Focus 2030 : Oxfam et de nombreuses ONG entendent mobiliser les citoyennes et les citoyens afin de faire pression sur les responsables prenant part au Sommet pour un nouveau pacte financier afin de susciter des engagements ambitieux pour lutter contre la pauvreté et les dérèglements climatiques. Comment s’engager à vos côtés ?
Cécile Duflot : Oxfam travaille sur l’ensemble des sujets discutés lors de ce sommet, par conséquent les engagements peuvent être multiples.

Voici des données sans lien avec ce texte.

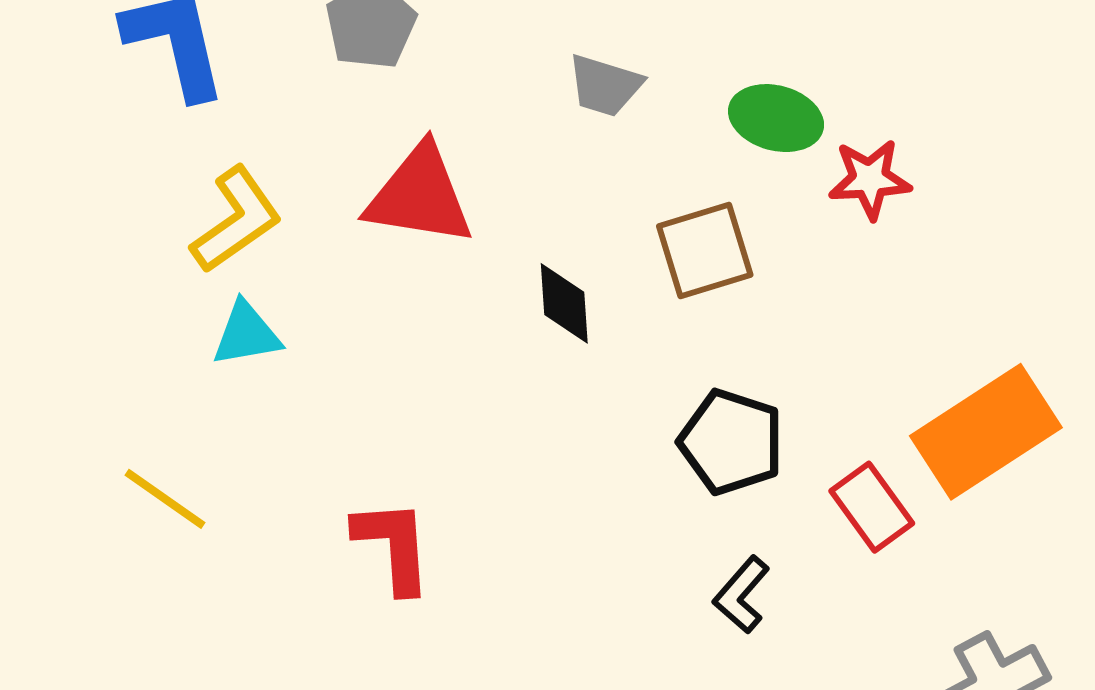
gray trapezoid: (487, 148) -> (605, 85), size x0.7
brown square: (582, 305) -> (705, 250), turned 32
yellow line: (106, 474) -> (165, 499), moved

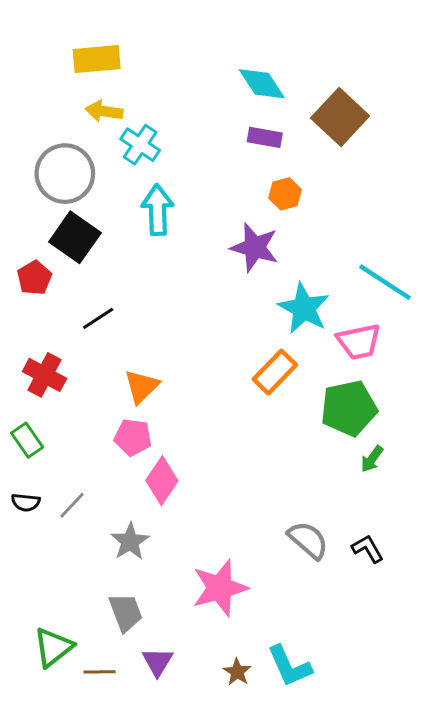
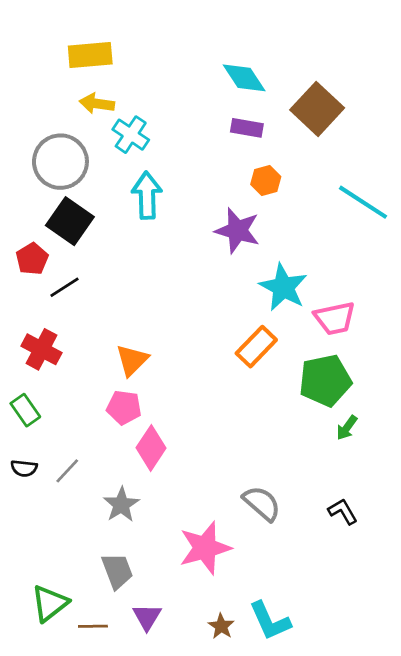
cyan line: (385, 282) -> (363, 202), moved
black line: (98, 318) -> (65, 287), moved
gray semicircle: (308, 540) -> (262, 503), moved

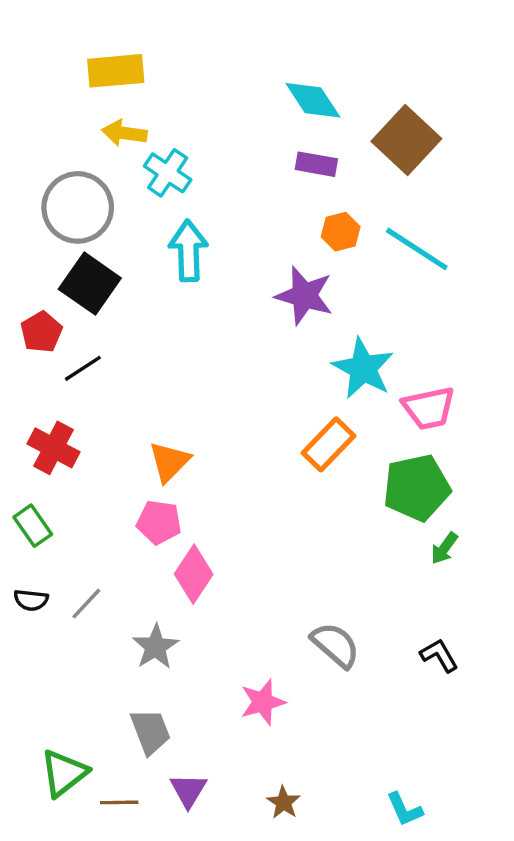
cyan line: (363, 202) -> (417, 249), moved
pink star: (205, 548) -> (263, 702), size x0.7
cyan L-shape: (270, 621) -> (405, 809), moved, size x0.7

Oxfam France a avant tout œuvré pour constituer une coalition avec les principales ONG françaises et internationales actives sur la promotion d’un environnement financier mondial plus juste envers les pays du Sud. Dans cette optique, la deuxième quinzaine de juin 2023, la coalition propose une campagne avec pour objectif de pousser les décideurs politiques de premier plan à prendre des engagements tangibles vis-à-vis des pays des Suds avec comme priorités le financement de l’action climatique et le combat contre la propagation de la faim dans le monde. Il sera possible de s’informer via des articles de fond mais notre coalition proposera aussi des vidéos de décryptage et des tribunes communes qui seront publiées et relayées sur le site d’Oxfam France, sur les réseaux sociaux et par les organisations partenaires. Tout un chacun pourra relayer cette campagne sur les réseaux, si il ou elle le souhaite.
En parallèle, depuis plusieurs mois désormais, Oxfam met en exergue la gravité de la situation humanitaire au Sahel et dans la Corne de l’Afrique. On estime qu’une personne toutes les 28 secondes meurt de faim en Éthiopie, au Kenya, en Somalie et au Soudan du Sud, pays ravagés par la sécheresse. Dans ces pays, Oxfam fournit de l’eau potable et une aide financière rapide et flexible en liquide aux populations concernées. Ces actions d’urgence sont associées à un soutien à plus long terme pour aider les communautés à être plus résilientes face aux changements climatiques.
Face au désintérêt de la communauté internationale face à ces crises, Oxfam France tente d’interpeller le Président de la République sur l’importance de renforcer notre aide humanitaire. Nous invitons donc le plus grand nombre à signer cette pétition et la partager autour d’eux. Nous rappelons au Président de la République que la solidarité n’est pas un choix mais un devoir. Pour lutter contre la faim et sauver des millions de vies, la France doit, dès cette année 2023, porter son aide humanitaire à 1 milliard d’euros, en s’assurant qu’au moins la moitié réponde à la crise au Sahel et dans la Corne de l’Afrique.
Enfin, dans cette optique Oxfam France organisera aussi un grand live stream : le Oxfight : Oxfam for Climate en amont du sommet. Durant plusieurs dizaines d’heures, streamers, gamers et viewers seront challengés pour sensibiliser le plus grand nombre à l’importance de la solidarité internationale.